• YOUR INSTRUCTIONS: Can you give the material again, starting at the line with "Outline every type" and ending at the line with "Return results in <instances>...</instances>.", switching "satellite image" to "aerial photo" and changing nothing else?

• DATASET EXCERPTS:

## begin

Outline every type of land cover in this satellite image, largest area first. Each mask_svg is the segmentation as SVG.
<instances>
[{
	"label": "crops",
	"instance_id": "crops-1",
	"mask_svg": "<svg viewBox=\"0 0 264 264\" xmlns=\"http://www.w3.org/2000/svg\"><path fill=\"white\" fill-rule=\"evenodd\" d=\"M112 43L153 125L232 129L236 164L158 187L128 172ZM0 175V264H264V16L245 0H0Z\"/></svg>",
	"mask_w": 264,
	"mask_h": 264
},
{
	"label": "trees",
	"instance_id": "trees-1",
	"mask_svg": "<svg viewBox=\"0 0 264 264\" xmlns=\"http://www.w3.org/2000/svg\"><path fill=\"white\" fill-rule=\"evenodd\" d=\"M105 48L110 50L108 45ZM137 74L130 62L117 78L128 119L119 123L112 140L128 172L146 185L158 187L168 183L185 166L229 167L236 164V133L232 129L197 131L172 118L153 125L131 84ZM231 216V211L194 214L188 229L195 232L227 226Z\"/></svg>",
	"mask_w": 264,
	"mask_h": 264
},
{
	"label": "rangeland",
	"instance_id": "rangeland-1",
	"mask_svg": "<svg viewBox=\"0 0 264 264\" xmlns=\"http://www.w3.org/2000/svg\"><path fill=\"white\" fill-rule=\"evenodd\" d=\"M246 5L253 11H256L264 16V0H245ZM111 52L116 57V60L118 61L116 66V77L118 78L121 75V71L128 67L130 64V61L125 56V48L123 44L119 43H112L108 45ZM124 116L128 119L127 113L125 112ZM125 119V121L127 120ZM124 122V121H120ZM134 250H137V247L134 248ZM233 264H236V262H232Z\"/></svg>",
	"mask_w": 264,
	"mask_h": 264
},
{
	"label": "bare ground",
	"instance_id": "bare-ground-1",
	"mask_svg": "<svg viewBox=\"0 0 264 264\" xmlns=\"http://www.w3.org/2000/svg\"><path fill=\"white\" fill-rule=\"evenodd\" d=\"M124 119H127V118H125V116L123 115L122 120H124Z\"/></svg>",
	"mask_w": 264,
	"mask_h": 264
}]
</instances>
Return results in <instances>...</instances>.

## end
## begin

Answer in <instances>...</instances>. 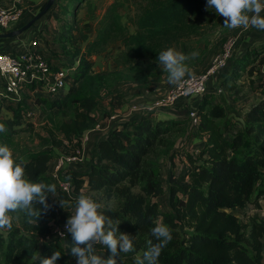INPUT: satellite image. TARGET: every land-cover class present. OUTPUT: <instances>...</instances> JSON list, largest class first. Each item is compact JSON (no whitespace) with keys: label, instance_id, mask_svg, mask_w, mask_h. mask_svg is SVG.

## end

• ANSWER TO THIS EXERCISE:
Outline every type of land cover in this aerial photo, largest area first. Each mask_svg is the segmentation as SVG.
<instances>
[{
	"label": "crops",
	"instance_id": "crops-1",
	"mask_svg": "<svg viewBox=\"0 0 264 264\" xmlns=\"http://www.w3.org/2000/svg\"><path fill=\"white\" fill-rule=\"evenodd\" d=\"M112 43L153 125L232 129L236 164L158 187L128 172ZM0 175V264H264V16L245 0H0Z\"/></svg>",
	"mask_w": 264,
	"mask_h": 264
},
{
	"label": "trees",
	"instance_id": "trees-1",
	"mask_svg": "<svg viewBox=\"0 0 264 264\" xmlns=\"http://www.w3.org/2000/svg\"><path fill=\"white\" fill-rule=\"evenodd\" d=\"M105 48L110 50L108 45ZM137 74L130 62L117 78L128 119L119 123L112 140L128 172L146 185L158 187L168 183L185 166L229 167L236 164V133L232 129L197 131L172 118L153 125L131 84ZM231 216V211L194 214L188 229L195 232L227 226Z\"/></svg>",
	"mask_w": 264,
	"mask_h": 264
},
{
	"label": "rangeland",
	"instance_id": "rangeland-1",
	"mask_svg": "<svg viewBox=\"0 0 264 264\" xmlns=\"http://www.w3.org/2000/svg\"><path fill=\"white\" fill-rule=\"evenodd\" d=\"M246 5L253 11H256L264 16V0H245ZM111 52L116 57V60L118 61L116 66V77L118 78L121 75V71L128 67L130 64V61L125 56V48L123 44L119 43H112L108 45ZM124 116L128 119L127 113L125 112ZM125 119V121L127 120ZM124 122V121H120ZM134 250H137V247L134 248ZM233 264H236V262H232Z\"/></svg>",
	"mask_w": 264,
	"mask_h": 264
},
{
	"label": "bare ground",
	"instance_id": "bare-ground-1",
	"mask_svg": "<svg viewBox=\"0 0 264 264\" xmlns=\"http://www.w3.org/2000/svg\"><path fill=\"white\" fill-rule=\"evenodd\" d=\"M124 119H127V118H125V116L123 115L122 120H124Z\"/></svg>",
	"mask_w": 264,
	"mask_h": 264
}]
</instances>
Return results in <instances>...</instances>.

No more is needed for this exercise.